The training accuracy got to around 92.5% and is making very small improvements after that. The training accuracy hit 91.6% after 300 epochs and hit 92% after 460 epoch for comparison. It took 659.55 sec to run the model for a 1000 epochs.

Lets look at a few predictions and try to find a misprediction.



In [25]:

    
preds = Predictions(X, W, b)
accuracy = Accuracy(preds, labels)
print("training accuracy =", accuracy)
for i in range(10):
    print("prediction =",preds[30020+i],"label =",labels[30020 + i])









    



training accuracy = 0.925581818182
prediction = 2 label = 2
prediction = 8 label = 8
prediction = 3 label = 3
prediction = 2 label = 2
prediction = 9 label = 9
prediction = 8 label = 8
prediction = 4 label = 6
prediction = 6 label = 6
prediction = 0 label = 0
prediction = 5 label = 5

Training example 30026 was incorrectly classified as a "4" instead of a "6". Looking at the image shows why the classifier might have gotten it wrong.

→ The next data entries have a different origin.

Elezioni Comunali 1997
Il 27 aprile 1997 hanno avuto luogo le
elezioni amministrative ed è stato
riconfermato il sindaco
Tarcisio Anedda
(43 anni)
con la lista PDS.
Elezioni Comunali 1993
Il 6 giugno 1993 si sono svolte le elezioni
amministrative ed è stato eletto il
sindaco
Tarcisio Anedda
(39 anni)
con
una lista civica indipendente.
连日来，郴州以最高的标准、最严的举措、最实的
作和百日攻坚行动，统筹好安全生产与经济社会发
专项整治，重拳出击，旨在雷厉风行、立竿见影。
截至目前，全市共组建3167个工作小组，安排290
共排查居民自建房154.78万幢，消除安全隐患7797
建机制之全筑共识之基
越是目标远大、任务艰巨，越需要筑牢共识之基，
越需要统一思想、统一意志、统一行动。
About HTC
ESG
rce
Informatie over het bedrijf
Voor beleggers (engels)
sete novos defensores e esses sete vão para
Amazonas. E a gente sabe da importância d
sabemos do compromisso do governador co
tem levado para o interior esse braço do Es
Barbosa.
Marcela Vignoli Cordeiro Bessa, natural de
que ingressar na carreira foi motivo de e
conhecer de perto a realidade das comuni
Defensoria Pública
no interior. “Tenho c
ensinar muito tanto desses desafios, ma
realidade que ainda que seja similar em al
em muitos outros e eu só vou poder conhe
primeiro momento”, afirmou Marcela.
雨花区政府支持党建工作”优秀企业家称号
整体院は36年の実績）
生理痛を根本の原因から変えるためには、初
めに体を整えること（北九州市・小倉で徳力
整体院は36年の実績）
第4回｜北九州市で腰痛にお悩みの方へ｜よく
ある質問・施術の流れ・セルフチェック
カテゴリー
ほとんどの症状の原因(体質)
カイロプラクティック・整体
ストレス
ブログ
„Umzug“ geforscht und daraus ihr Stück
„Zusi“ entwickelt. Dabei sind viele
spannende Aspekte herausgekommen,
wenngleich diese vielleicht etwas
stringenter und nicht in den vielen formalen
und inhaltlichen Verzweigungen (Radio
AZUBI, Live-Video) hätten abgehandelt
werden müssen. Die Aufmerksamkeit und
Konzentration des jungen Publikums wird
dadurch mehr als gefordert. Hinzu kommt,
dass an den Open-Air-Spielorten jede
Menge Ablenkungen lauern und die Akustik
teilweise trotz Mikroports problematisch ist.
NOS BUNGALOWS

Example 30027 which was correctly classied as "6" is much easier to classify.



In [26]:

    
plt.imshow(mnist.train.images[30026].reshape(28,28),cmap="Greys")
plt.show()
plt.imshow(mnist.train.images[30027].reshape(28,28),cmap="Greys")
plt.show()

Compute the accuracy of predictions on the validation and test sets.



In [27]:

    
XV = mnist.validation.images
YV = mnist.validation.labels
labelsV = np.argmax(YV,axis=1)
predsV = Predictions(XV, W, b)
accuracyV = Accuracy(predsV, labelsV)
print("validation accuracy =", accuracyV)









    



validation accuracy = 0.9274



In [28]:

    
XT = mnist.test.images
YT = mnist.test.labels
labelsT = np.argmax(YT,axis=1)
predsT = Predictions(XT, W, b)
accuracyT = Accuracy(predsT, labelsT)
print("Test accuracy =", accuracyT)









    



Test accuracy = 0.9228

The validation and test accuracy values are pretty close to the training accuracy which indicates that there was no overfitting. It is possible that running the model longer could improve the accuracy but at a very slow rate and does not seem worthwhile.

We did achieve the same accuracy as the TensorFlow SoftMax tutorial except that it took 200X the time and number of epochs to get there.

The next step will be to implement mini batch gradient descent to move towards the minima faster with fewer epochs.